Blake Kishler’s Sketchbook

Monday Doodles: Turning a Passion for Sketching into a Tool for Design
Read Time: 2 minutes

SEGD member and Cincinnati Chapter Co-Chair, Blake Kishler is an industrial and experiential graphic designer with a background in exhibition design. In addition to his day job at Kolar Design in Cincinnati, Ohio, Blake is also an avid sketcher and illustrator. Here’s what Blake has to say about his “Monday Doodles” and how these fun sketches strengthen the brain muscle and stimulate the design process.

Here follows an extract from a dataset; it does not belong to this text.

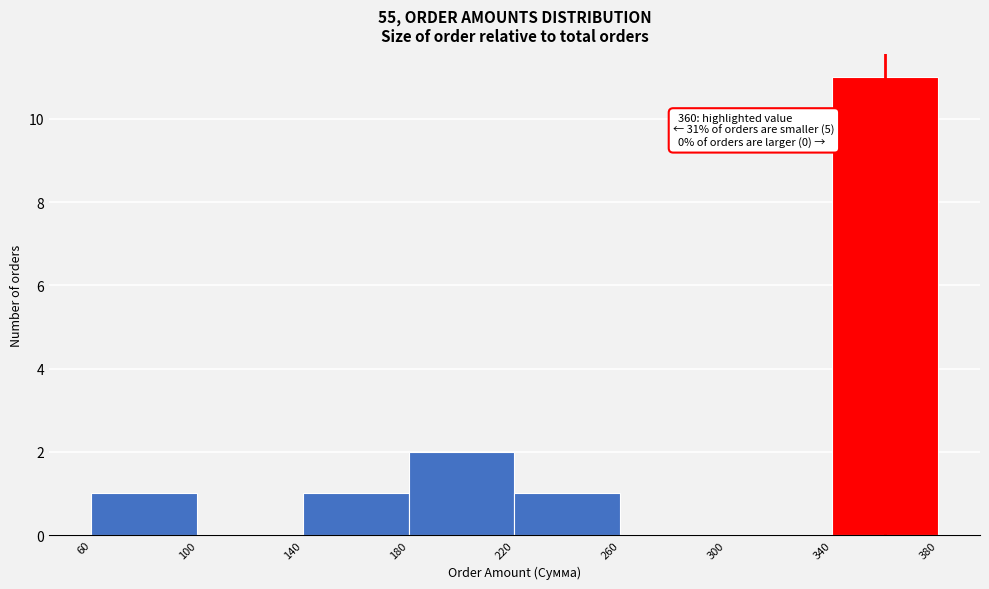

Over which range of the x-axis is the bar tallest?

340 to 380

Sketching has been my default communication mode since my left hand picked up a crayon. I drew busy construction sites and cityscapes in elementary school, because I loved to make my own little scenes that reimagined all of the details I saw in the world. By my parents’ count, I wore out eleven Magna-Doodle erasable drawing boards and went through untold reams of copier paper. I’m so bumbling with words that I ended up proposing to my wife in a series of drawings on notecards. (It worked!)

The “Monday Doodles” started as scribbles in the margins of my work notebook, riffing on the societal dread of Mondays. Three years and over a hundred doodles later, they have their own dedicated sketchbook and Instagram (@mondaydoodle) and creating a new one each week is a great brain workout. The only two rules I follow:

1) The doodle must take less than an hour from idea to finished sketch, and
2) The doodle must always aim to make people smile.

(And the truth is, I love Mondays. They’re my highest-energy day of the week, and always seem to pass quickly.)

In experiential graphic design, sketchbooks help me work through options quickly with my team. It opens the shortest path from “What about…” to “Ah, that makes sense!” There is a warmth and an authenticity that only a hand drawing has, and it makes the design process feel more personal to a client or partner.

Lately I’ve been using Procreate on the iPad to draw in a full range of colors and values, in seconds. It’s handy to be able to do this live on a Zoom call or AirDrop straight into a slide. But when all is said and done, I will always reach for my pack of pens and a spiral-bound paper sketchbook first.